The Pakistani government's July 3 attack on the Red Mosque in Islamabad is a good example of how to deal with homegrown mold. But it's a rarely chosen option in this world. The U.S. involvement in Iraq served an initial salutary purpose -- and still does -- in the daily grinding up of assorted jihadis who choose to migrate there to exercise their "personal oblivion" policy option. Overall, however, it's still an example of allowing the mold to fester and spread. (See our "The elephant in the living room.")

Oddly, some who would find it odd not to take out the garbage under the sink at home find it supremely boring to do the same kind of simple maintenance work when it comes to understanding and dealing with the true monsters of this world. Robert Spencer discusses[2] this kind of necessary tedium (quoting Mr. Fitzgerald) and takes John Derbyshire to task for his boredom with parsing the Koran and the examining the sordid details of Mohammed's creative incentivizing of rape, rapine, and conquest.[3]

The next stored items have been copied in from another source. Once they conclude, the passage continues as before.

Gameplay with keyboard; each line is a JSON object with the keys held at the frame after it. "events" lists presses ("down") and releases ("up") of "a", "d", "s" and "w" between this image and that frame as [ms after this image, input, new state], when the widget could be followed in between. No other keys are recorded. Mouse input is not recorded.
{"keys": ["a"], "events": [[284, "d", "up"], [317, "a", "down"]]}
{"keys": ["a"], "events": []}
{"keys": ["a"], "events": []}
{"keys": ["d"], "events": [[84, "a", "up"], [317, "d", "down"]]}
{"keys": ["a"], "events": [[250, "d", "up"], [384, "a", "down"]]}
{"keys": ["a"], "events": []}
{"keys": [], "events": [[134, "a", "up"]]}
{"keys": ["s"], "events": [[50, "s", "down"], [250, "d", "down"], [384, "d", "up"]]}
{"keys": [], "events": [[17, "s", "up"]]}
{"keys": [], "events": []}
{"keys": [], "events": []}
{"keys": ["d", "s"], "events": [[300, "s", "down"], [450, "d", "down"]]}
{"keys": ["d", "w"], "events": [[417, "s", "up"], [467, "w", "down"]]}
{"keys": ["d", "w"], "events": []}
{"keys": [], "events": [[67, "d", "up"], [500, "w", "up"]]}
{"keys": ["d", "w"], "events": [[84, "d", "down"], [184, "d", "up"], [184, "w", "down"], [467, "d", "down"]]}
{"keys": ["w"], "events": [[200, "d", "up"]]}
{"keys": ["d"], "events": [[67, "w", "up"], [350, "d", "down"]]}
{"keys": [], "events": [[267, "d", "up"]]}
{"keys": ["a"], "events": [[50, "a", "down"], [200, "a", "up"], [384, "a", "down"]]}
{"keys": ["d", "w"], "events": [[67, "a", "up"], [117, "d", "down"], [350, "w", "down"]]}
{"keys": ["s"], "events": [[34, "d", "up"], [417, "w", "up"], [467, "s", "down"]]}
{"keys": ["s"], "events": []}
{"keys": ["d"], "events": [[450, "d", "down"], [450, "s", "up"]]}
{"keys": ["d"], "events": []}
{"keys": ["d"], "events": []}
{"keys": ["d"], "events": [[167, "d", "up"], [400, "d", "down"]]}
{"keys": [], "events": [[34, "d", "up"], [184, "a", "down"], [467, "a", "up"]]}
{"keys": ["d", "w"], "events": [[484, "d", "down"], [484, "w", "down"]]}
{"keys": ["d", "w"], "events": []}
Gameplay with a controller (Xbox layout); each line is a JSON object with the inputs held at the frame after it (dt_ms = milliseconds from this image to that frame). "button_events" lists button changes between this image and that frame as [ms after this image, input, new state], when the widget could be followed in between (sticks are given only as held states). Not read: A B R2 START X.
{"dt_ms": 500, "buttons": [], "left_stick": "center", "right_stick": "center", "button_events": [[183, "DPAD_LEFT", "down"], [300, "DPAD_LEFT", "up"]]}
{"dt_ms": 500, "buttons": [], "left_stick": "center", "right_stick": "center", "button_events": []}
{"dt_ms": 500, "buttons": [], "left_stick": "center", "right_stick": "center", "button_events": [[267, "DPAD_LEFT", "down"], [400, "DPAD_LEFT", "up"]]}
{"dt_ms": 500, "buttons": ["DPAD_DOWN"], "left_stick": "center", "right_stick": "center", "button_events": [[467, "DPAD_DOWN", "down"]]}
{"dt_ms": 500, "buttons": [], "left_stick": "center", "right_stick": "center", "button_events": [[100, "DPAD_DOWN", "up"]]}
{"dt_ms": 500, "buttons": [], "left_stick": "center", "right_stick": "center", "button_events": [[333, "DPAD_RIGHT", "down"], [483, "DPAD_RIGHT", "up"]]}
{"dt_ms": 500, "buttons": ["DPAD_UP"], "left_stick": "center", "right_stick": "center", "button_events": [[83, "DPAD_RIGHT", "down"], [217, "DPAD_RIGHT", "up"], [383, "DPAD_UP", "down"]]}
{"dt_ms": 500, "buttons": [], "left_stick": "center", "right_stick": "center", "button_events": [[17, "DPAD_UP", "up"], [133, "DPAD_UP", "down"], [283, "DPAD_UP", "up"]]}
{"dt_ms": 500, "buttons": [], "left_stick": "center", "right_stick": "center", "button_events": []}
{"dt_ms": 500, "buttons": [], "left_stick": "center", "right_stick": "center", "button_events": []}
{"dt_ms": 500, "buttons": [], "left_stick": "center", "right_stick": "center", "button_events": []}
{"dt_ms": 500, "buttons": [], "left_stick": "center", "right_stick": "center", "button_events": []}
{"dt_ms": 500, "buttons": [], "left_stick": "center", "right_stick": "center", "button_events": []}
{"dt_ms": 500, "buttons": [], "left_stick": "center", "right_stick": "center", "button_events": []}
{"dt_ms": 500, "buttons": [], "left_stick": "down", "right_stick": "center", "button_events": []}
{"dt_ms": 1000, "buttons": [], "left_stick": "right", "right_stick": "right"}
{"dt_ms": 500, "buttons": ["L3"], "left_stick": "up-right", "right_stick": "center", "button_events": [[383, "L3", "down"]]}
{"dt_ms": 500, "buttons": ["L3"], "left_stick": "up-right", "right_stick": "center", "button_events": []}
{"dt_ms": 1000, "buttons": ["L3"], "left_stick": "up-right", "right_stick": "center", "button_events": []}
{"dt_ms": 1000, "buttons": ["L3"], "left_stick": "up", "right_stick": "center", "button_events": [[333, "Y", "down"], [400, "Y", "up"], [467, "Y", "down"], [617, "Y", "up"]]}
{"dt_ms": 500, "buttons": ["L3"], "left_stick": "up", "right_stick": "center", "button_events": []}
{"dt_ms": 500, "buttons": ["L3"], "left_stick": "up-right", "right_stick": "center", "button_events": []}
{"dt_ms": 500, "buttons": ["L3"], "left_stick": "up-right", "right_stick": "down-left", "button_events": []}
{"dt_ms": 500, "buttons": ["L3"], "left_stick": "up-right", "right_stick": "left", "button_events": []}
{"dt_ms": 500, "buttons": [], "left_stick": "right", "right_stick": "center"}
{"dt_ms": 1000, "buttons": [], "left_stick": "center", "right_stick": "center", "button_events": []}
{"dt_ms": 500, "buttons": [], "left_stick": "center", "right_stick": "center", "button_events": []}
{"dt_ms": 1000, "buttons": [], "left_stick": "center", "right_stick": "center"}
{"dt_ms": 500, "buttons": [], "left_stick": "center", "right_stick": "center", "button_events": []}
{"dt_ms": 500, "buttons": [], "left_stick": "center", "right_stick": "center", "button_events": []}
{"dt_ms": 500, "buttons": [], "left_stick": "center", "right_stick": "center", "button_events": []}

Unfortunately, paying attention to Nascar muscle cars, retarded ball players, or movies about serial killers and neo Nazis will win out over paying attention to what is both sordid and dull. Most will prefer distraction and fairy tales to mounting an effective defense against Muslims, let alone to merely identifying them as the Main Enemy. ("Moderate" Muslims, i.e., pseudo Muslims who do not adhere to the fundamental tenets of Islam, are free to explain in the comment section below in what way they -- individually -- adhere to Western culture values and laws that are fundamentally inconsistent with Muslim doctrine.)

Americans will pay good money to see 10 movies about serial killers and Nazis as though these are ubiquitous threats between Seattle and Key Largo. Racist white people and criminal businessmen are also everywhere to be found and no small number of films and TV dramas exist to remind us of these ever present dangers that jointly and severally delay the arrival of government-sponsored happiness, safety, and health care. These will occupy American minds hour after hour.

The Wide Awakes (if we may borrow that phrase from the excellent blog of that name, see sidebar) and the people who otherwise keep alive the prickly notion of "Don't tread on me" as a national attitude (preferable, that is, to exponential and logarithmic perseveration over "offending" someone) -- these stalwarts will go on doing their duty, doing the dirty job of keeping book until the next Muslim outrage serves to nudge citizens away from their fascination with stupid dog tricks. Temporarily, of course.

For the time being, bet on distraction as the national choice.

Will the fireworks today represent explosions of American energy or a vast slow national implosion?

To us, the answer to that question is just not that clear.

No, it isn't.

Notes
[1] "Fitzgerald: Is anyone else getting bored?" By Hugh Fitzgerald, Jihad Watch, 2/28/07 (emphasis added). The superb Fjordman admits to a similar annoyance at having to spend time refuting a flawed and irrelevant ideology such as Islam (but sees the bright side in it). "Is Islam Compatible With Democracy?" By Fjordman, Gates of Vienna, 4/20/07.
[2] "John Derbyshire is bored." By Hugh Fitzgerald, Jihad Watch, 7/3/07.
[3] Best done with a long stick while standing upwind.